À propos de son style de dessin qui n’a pas beaucoup changé depuis son premier album, Edika précise que «si le changement est très léger au niveau graphique, c’est surtout au niveau de l’esprit qu’il y a une évolution». Paradoxalement, on trouve parfois plusieurs styles de dessin différents au sein d’un même album : «Lorsque je ressens, au fil de l’histoire, le besoin de changer de style, je ne me limite pas à ce qui est censé mon style, et je le fais sans problème si c’est un plaisir». Les histoires publiées par Edika comprennent souvent des clins d’œil.
D’une part, à ses origines libanaises, avec des jurons comme «k… ommak» ou des mots tels que «chawarma», (les Français, note t-il au passage, aiment bien la nourriture libanaise)... Il cite souvent dans ses albums d’autres auteurs des Éditions Fluide Glacial, Goossens notamment. «Il y a d’autres auteurs qui font ça aussi, on aime bien parler les uns des autres.

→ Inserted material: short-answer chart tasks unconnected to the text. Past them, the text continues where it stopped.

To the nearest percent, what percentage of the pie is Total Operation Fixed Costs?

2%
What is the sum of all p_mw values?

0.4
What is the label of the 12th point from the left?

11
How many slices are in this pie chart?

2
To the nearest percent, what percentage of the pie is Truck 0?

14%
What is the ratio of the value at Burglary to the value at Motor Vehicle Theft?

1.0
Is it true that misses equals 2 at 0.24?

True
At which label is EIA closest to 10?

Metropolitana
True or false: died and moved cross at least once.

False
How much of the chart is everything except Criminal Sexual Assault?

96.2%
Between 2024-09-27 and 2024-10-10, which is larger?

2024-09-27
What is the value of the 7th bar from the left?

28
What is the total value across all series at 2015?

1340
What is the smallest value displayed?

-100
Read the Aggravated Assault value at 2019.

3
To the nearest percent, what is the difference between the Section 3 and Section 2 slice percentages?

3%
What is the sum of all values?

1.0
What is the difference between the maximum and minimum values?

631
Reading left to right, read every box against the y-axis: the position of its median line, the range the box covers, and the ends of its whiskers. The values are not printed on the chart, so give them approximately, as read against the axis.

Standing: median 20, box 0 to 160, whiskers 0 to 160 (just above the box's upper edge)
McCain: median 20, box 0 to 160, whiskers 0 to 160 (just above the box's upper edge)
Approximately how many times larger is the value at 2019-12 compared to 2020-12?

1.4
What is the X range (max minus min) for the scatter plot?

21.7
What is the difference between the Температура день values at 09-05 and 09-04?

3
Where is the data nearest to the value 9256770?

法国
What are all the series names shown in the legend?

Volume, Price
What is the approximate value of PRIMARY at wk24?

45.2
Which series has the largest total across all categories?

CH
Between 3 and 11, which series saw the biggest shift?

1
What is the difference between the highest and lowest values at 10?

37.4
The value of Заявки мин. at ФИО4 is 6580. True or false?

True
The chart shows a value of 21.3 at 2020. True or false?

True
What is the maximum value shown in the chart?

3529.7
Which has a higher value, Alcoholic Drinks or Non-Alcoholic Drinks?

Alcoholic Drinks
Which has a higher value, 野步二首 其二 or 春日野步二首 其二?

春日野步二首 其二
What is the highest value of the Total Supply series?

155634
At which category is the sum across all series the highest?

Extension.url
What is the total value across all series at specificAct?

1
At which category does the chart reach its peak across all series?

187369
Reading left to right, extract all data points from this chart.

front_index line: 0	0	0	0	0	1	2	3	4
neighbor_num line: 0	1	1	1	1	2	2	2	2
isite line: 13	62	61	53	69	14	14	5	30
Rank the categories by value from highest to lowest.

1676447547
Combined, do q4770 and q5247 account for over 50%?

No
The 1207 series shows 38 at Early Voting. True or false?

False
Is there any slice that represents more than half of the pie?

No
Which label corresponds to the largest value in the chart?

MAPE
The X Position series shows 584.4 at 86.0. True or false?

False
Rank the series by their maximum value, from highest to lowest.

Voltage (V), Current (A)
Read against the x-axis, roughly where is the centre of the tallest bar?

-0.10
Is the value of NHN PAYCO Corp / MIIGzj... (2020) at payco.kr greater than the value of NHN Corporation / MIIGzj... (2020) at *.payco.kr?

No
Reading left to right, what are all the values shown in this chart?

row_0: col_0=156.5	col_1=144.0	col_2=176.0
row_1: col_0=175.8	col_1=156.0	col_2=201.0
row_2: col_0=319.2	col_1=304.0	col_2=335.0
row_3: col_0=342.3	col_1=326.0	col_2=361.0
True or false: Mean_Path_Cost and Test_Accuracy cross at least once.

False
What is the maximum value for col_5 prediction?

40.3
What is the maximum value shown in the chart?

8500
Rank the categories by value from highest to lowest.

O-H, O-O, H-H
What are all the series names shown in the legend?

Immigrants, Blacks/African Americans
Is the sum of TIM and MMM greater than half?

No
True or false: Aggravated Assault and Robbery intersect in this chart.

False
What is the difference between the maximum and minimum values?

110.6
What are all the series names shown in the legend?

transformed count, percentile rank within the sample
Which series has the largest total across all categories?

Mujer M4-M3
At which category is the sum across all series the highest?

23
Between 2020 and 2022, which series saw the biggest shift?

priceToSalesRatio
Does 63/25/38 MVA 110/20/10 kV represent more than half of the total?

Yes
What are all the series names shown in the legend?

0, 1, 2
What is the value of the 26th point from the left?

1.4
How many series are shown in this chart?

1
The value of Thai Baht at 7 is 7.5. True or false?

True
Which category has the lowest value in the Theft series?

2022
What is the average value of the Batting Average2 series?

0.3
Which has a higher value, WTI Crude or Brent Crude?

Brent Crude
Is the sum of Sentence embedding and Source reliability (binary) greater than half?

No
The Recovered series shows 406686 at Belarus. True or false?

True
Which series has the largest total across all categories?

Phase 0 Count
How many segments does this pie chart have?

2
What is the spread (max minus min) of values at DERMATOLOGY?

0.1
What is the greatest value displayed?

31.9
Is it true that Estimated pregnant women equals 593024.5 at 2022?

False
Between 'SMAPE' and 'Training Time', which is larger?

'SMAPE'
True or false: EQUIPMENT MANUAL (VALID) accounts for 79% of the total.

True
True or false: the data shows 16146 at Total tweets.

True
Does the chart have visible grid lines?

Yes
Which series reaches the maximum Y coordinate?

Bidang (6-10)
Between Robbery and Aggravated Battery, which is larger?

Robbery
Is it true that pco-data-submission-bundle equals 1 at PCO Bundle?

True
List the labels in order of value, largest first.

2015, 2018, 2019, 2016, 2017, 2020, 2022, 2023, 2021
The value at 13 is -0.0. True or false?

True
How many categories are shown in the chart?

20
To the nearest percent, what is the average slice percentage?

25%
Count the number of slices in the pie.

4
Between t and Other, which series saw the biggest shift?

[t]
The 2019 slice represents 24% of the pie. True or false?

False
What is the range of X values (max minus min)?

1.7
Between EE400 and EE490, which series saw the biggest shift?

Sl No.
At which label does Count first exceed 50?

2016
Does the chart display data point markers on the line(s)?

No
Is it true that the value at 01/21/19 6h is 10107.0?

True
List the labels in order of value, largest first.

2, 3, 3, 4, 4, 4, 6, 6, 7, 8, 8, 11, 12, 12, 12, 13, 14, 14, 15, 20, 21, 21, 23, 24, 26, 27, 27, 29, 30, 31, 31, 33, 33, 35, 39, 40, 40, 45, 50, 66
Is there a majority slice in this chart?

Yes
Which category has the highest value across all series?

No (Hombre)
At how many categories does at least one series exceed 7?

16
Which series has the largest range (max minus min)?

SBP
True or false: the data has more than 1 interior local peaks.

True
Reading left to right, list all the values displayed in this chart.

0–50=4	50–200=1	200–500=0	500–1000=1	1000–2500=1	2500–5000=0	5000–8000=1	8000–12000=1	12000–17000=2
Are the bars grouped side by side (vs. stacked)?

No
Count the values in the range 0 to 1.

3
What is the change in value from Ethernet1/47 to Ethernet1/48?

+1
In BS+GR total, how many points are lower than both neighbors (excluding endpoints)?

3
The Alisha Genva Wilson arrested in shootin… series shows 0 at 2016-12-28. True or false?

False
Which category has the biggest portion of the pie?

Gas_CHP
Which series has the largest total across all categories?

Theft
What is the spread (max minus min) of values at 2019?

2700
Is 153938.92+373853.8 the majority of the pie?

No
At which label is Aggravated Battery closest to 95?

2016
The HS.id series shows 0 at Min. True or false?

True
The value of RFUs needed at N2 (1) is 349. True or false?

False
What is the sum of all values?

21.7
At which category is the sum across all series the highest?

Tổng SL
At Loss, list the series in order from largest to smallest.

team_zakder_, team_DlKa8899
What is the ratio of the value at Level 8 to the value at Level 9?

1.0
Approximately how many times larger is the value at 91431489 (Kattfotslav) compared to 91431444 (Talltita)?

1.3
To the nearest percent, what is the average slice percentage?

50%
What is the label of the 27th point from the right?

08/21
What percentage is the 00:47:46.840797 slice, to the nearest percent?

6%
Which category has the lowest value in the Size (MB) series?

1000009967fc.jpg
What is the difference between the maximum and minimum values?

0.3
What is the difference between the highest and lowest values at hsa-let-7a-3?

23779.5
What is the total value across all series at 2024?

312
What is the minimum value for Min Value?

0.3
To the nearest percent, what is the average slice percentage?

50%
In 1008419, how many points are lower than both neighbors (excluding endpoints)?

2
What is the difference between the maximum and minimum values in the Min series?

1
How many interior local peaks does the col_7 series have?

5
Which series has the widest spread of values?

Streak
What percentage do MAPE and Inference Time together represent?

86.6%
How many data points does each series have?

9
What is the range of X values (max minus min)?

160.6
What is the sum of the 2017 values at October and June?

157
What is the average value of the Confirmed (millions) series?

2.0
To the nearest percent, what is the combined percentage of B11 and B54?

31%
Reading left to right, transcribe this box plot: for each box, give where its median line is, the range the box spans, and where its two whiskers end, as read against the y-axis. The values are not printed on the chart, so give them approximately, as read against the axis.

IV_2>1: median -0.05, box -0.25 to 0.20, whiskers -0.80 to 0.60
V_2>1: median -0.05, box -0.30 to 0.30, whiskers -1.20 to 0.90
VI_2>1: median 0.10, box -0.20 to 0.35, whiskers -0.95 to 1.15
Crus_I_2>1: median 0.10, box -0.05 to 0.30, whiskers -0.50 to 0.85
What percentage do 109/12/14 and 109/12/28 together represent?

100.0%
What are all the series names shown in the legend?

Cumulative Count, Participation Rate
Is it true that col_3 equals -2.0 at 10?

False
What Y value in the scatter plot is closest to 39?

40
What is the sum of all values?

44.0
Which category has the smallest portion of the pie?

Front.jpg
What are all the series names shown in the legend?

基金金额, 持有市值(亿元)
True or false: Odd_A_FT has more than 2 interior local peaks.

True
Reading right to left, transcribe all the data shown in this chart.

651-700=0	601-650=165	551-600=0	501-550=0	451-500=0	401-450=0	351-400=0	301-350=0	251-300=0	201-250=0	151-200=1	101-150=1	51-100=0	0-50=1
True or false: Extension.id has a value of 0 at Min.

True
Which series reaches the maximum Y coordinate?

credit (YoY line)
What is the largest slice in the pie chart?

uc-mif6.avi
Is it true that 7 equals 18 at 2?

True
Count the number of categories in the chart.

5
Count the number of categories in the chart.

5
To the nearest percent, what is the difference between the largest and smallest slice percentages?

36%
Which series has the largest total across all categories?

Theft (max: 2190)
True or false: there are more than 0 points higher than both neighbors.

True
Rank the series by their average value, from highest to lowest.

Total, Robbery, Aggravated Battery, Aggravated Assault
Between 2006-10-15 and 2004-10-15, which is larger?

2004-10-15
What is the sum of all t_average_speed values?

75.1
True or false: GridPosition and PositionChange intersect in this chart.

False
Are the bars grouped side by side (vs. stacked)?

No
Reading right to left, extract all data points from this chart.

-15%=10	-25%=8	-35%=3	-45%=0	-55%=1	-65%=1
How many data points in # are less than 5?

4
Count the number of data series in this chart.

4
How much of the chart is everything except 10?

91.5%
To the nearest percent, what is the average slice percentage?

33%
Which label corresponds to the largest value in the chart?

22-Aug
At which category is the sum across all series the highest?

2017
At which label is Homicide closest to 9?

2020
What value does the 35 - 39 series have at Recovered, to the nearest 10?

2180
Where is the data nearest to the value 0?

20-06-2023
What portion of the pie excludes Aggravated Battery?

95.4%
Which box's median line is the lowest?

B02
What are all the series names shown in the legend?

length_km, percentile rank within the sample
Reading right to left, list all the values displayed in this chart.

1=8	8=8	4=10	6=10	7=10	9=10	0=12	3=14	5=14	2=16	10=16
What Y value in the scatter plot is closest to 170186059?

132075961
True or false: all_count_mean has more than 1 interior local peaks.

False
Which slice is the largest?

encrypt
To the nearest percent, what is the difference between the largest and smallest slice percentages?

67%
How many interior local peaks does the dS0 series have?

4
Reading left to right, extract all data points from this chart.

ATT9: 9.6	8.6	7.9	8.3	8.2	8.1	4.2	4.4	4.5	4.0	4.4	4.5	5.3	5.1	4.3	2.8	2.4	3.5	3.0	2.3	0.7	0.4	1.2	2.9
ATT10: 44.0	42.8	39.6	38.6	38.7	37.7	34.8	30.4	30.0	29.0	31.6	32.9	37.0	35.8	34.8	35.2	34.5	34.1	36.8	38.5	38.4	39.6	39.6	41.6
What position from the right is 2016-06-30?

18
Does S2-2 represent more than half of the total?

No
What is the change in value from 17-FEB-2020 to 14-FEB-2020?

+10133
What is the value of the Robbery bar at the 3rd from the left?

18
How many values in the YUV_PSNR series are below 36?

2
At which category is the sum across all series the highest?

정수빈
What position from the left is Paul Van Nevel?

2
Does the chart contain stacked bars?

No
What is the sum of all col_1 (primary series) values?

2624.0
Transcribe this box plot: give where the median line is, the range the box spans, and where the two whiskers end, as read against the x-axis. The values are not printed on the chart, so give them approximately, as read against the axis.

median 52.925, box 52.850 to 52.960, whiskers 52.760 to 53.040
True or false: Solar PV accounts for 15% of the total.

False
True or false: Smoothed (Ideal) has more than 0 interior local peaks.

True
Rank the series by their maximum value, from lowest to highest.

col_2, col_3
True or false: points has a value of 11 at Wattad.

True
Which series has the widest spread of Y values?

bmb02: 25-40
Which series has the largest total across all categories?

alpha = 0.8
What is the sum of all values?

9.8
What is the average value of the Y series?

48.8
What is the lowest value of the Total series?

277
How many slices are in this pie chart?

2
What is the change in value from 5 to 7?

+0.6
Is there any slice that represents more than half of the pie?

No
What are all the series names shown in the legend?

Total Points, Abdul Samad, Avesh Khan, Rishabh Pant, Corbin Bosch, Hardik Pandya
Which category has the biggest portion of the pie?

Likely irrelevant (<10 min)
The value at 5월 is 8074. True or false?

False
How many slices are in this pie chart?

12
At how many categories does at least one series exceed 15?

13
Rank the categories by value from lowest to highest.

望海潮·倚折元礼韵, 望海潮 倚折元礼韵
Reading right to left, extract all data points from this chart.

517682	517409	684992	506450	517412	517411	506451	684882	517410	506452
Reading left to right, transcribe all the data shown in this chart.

Goossens, c’est quelqu’un que j’admire beaucoup, on est assez proches au niveau de l’appréciation d’un certain humour. J’aime bien ce que font les autres aussi, mais je pense que Goossens est ce qu’il y a de plus fort pour l’instant au niveau des dessins humoristiques. C’est le top !»
À propos de la BD en général : «Je crois que c’est un métier très difficile, surtout pour la bande humoristique. En fait, c’est un métier très sérieux : il n’est pas évident de faire rire les gens, de les pousser à acheter une revue de BD humoristique pour se dérider ; il faut être très sévère envers soi-même pour ne pas faire n’importe quoi. En fait, le plus dur est de trouver l’idée, de ne pas tomber dans des clichés, des impressions de déjà vu. Avec le problème de la feuille blanche, le moment le plus dur est vraiment celui de la recherche de l’idée. Il faut être dans un bon état moral, ne pas avoir beaucoup de problèmes, et notamment pour la BD humoristique, être dans un moment d’enthousiasme».
À qui s’adressent les albums d’Edika ? «Quand je me rends dans des festivals pour faire des dédicaces, je remarque qu’il y a là tout genre de publics, même des jeunes de 8-9 ans, bien que ce que je fais soit destiné à un public adulte. Disons qu’en gros ça va de 12 à 77-80 ans». Son dernier album étant centré sur La double vie de Clarke Gaybeul; il confie qu’il a choisi ce personnage par «besoin de contraste entre le chat, qui est un petit animal, et le nom extrêmement connu de Clark Gable».
Edika a été agréablement surpris d’apprendre que des auteurs comme Delporte, Mœbius, Schuiten et Peeters, Tome, Van Hamme, etc sont venus au Liban au cours des dernières années. Il est bien au courant de la tenue, tous les ans en novembre, du Salon du Livre à Beyrouth : «On m’avait contacté il y a quelques années pour y participer, mais c’était une période où j’avais trop de travail et je n’avais pu y aller ; c’est dommage…» Pour conclure, Edika tient à adresser, par le canal de L’Orient-Le Jour, le message suivant à ses proches au Liban : «Je les embrasse tous, et aussi une partie de ma famille qui est restée au Liban. J’espère que je pourrai les revoir un jour. Pour moi, le Liban c’était une époque fabuleuse. Je suis né en Égypte et suis arrivé au Liban à 19 ans. J’y ai passé 15 ans, comme au paradis».